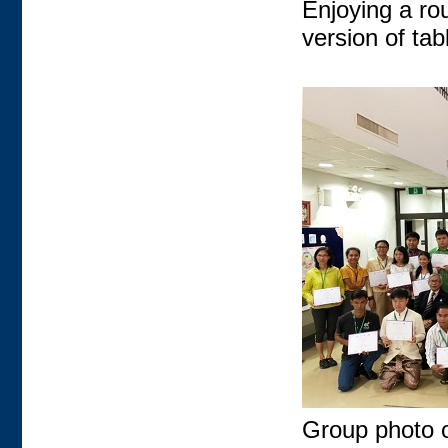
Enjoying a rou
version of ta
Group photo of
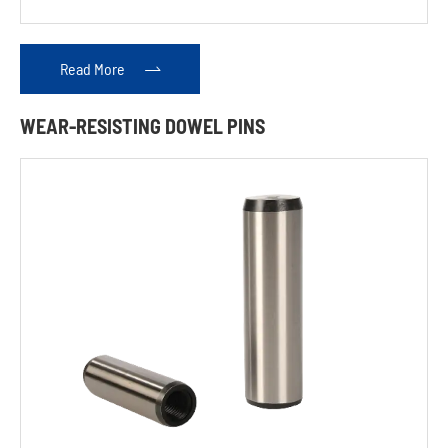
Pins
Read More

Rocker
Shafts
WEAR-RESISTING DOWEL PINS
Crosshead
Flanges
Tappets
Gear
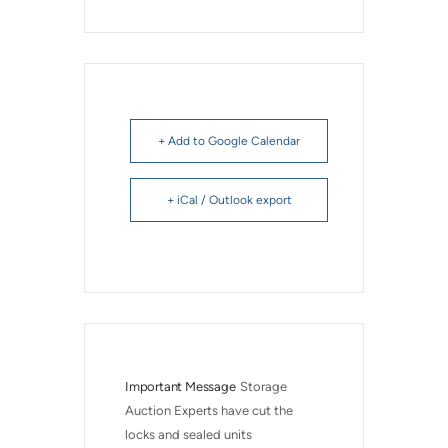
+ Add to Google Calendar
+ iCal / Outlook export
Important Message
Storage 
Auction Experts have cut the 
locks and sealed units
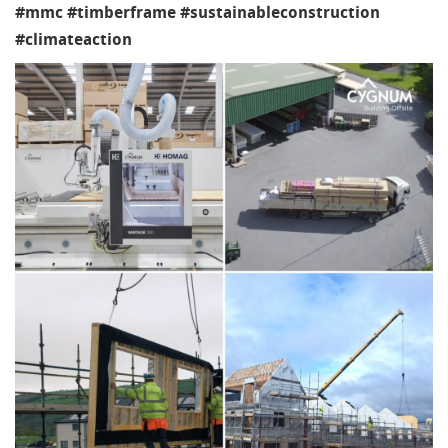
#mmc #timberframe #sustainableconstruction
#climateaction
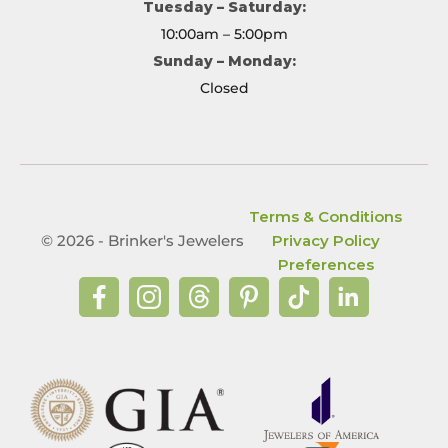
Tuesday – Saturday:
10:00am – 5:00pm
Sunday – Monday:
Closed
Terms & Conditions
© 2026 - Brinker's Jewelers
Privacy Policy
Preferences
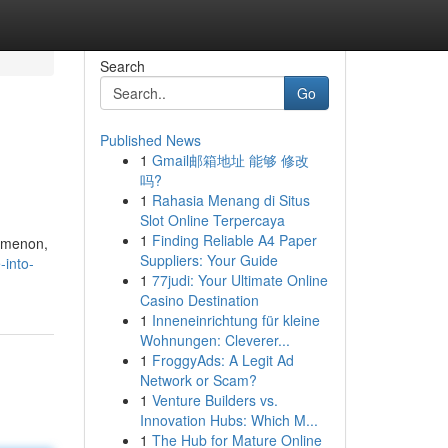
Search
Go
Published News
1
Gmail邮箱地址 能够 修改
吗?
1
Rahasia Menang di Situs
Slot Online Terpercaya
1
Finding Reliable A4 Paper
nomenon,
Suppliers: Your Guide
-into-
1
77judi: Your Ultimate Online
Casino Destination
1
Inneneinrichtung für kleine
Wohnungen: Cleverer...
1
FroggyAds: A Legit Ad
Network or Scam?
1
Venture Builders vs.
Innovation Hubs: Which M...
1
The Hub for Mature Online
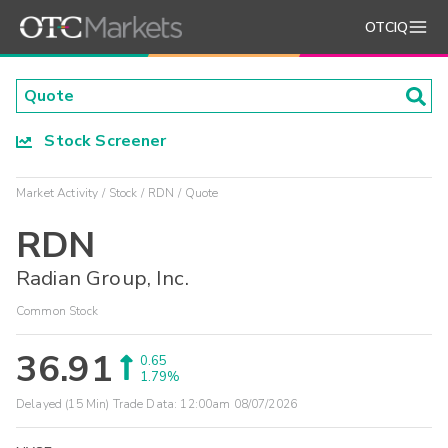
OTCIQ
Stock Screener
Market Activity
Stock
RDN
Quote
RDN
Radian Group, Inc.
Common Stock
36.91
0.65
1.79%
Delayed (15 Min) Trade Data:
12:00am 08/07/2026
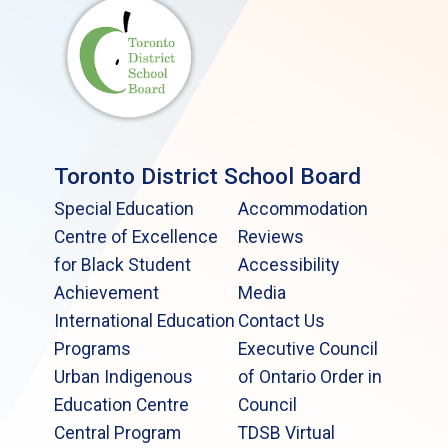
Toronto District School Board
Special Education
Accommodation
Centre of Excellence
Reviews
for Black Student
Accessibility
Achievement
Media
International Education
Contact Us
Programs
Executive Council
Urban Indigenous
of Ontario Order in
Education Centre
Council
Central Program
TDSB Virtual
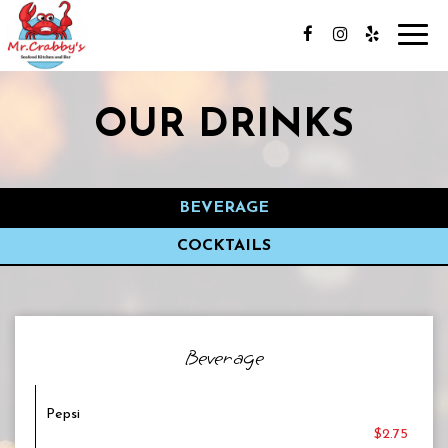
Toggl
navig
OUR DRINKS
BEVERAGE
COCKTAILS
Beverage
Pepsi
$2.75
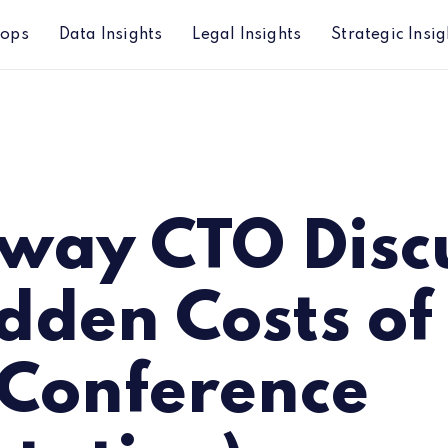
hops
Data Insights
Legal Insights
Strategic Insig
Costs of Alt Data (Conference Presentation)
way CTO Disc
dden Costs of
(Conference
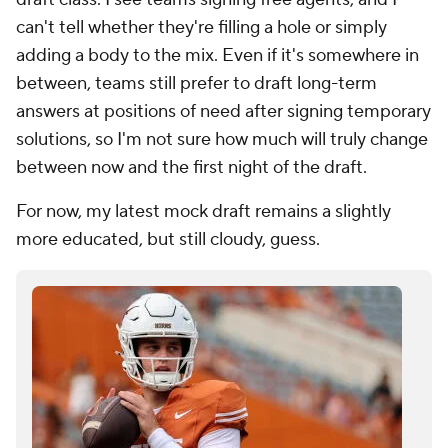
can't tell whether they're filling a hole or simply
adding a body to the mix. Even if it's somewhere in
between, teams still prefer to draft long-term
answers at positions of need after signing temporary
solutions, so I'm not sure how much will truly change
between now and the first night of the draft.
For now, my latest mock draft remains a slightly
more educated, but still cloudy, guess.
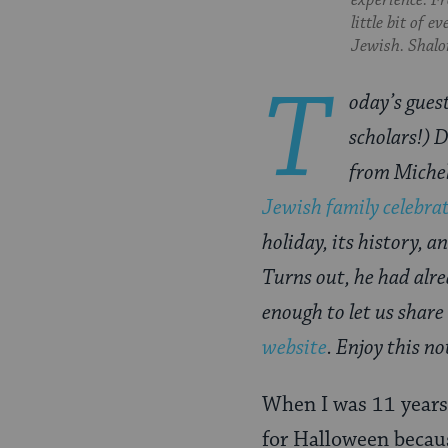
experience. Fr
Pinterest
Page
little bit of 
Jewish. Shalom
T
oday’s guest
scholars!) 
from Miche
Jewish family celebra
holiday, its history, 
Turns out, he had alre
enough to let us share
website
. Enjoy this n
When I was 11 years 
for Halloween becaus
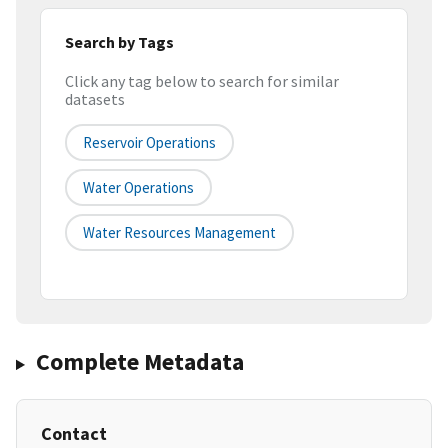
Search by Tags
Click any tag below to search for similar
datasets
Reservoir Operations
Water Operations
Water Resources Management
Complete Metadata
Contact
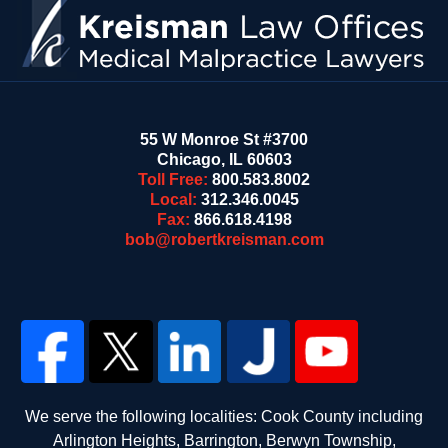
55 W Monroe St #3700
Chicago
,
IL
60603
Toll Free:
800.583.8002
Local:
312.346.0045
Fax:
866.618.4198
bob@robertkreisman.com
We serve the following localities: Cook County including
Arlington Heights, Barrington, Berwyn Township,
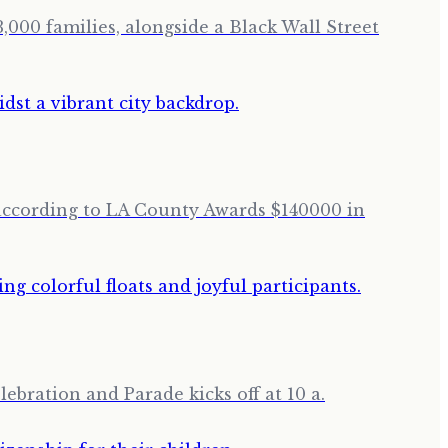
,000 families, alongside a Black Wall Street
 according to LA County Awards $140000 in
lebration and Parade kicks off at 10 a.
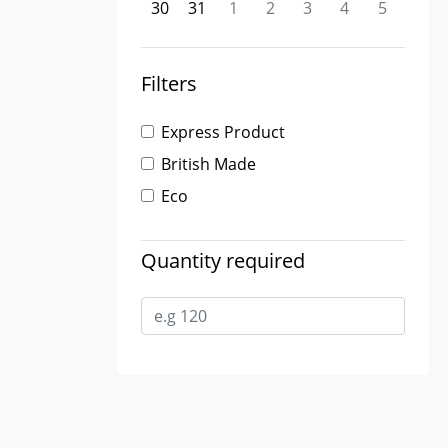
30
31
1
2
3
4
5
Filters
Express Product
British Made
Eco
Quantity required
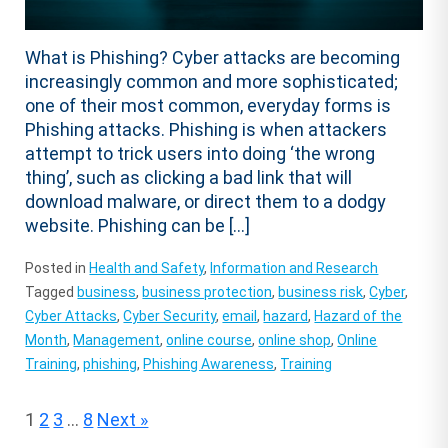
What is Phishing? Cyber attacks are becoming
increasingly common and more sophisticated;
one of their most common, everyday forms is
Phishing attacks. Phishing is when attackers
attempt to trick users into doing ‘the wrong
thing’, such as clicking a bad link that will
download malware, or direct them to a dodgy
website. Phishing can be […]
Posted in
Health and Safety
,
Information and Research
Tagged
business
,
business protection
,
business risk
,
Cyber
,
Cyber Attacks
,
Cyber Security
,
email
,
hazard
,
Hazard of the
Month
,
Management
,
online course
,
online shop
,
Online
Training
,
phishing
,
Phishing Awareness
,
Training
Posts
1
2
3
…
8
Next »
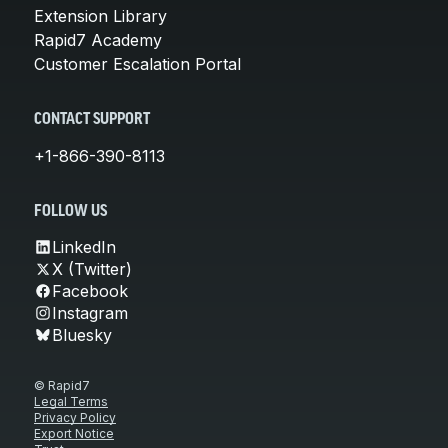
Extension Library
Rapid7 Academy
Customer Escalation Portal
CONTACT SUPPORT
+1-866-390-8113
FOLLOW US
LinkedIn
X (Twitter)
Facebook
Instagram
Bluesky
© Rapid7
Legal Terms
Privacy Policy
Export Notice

(Your objective)
Copy out every line of the listing, changing "Privacy Policy" to "Privacy Notice" wherever it appears and leaving everything else untouched. Leave out the pictures.

(Finished task)
Enjoying a rou
version of ta
Group photo of
Pins
Read More

Rocker
Shafts
WEAR-RESISTING DOWEL PINS
Crosshead
Flanges
Tappets
Gear
+ Add to Google Calendar
+ iCal / Outlook export
Important Message
Storage 
Auction Experts have cut the 
locks and sealed units
#mmc #timberframe #sustainableconstruction
#climateaction
Tuesday – Saturday:
10:00am – 5:00pm
Sunday – Monday:
Closed
Terms & Conditions
© 2026 - Brinker's Jewelers
Privacy Notice
Preferences
Search
Go
Published News
1
Gmail邮箱地址 能够 修改
吗?
1
Rahasia Menang di Situs
Slot Online Terpercaya
1
Finding Reliable A4 Paper
nomenon,
Suppliers: Your Guide
-into-
1
77judi: Your Ultimate Online
Casino Destination
1
Inneneinrichtung für kleine
Wohnungen: Cleverer...
1
FroggyAds: A Legit Ad
Network or Scam?
1
Venture Builders vs.
Innovation Hubs: Which M...
1
The Hub for Mature Online
OTCIQ
Stock Screener
Market Activity
Stock
RDN
Quote
RDN
Radian Group, Inc.
Common Stock
36.91
0.65
1.79%
Delayed (15 Min) Trade Data:
12:00am 08/07/2026
Toronto District School Board
Special Education
Accommodation
Centre of Excellence
Reviews
for Black Student
Accessibility
Achievement
Media
International Education
Contact Us
Programs
Executive Council
Urban Indigenous
of Ontario Order in
Education Centre
Council
Central Program
TDSB Virtual
Toggl
navig
OUR DRINKS
BEVERAGE
COCKTAILS
Beverage
Pepsi
$2.75
hops
Data Insights
Legal Insights
Strategic Insig
Costs of Alt Data (Conference Presentation)
way CTO Disc
dden Costs of
(Conference
can't tell whether they're filling a hole or simply
adding a body to the mix. Even if it's somewhere in
between, teams still prefer to draft long-term
answers at positions of need after signing temporary
solutions, so I'm not sure how much will truly change
between now and the first night of the draft.
For now, my latest mock draft remains a slightly
more educated, but still cloudy, guess.
experience. Fr
Pinterest
Page
little bit of 
Jewish. Shalom
T
oday’s guest
scholars!) 
from Miche
Jewish family celebra
holiday, its history, 
Turns out, he had alre
enough to let us share
website
. Enjoy this n
When I was 11 years 
for Halloween becaus
Search by Tags
Click any tag below to search for similar
datasets
Reservoir Operations
Water Operations
Water Resources Management
Complete Metadata
Contact
55 W Monroe St #3700
Chicago
,
IL
60603
Toll Free:
800.583.8002
Local:
312.346.0045
Fax:
866.618.4198
bob@robertkreisman.com
We serve the following localities: Cook County including
Arlington Heights, Barrington, Berwyn Township,
,000 families, alongside a Black Wall Street
 according to LA County Awards $140000 in
lebration and Parade kicks off at 10 a.
30
31
1
2
3
4
5
Filters
Express Product
British Made
Eco
Quantity required
What is Phishing? Cyber attacks are becoming
increasingly common and more sophisticated;
one of their most common, everyday forms is
Phishing attacks. Phishing is when attackers
attempt to trick users into doing ‘the wrong
thing’, such as clicking a bad link that will
download malware, or direct them to a dodgy
website. Phishing can be […]
Posted in
Health and Safety
,
Information and Research
Tagged
business
,
business protection
,
business risk
,
Cyber
,
Cyber Attacks
,
Cyber Security
,
email
,
hazard
,
Hazard of the
Month
,
Management
,
online course
,
online shop
,
Online
Training
,
phishing
,
Phishing Awareness
,
Training
Posts
1
2
3
…
8
Next »
Extension Library
Rapid7 Academy
Customer Escalation Portal
CONTACT SUPPORT
+1-866-390-8113
FOLLOW US
LinkedIn
X (Twitter)
Facebook
Instagram
Bluesky
© Rapid7
Legal Terms
Privacy Notice
Export Notice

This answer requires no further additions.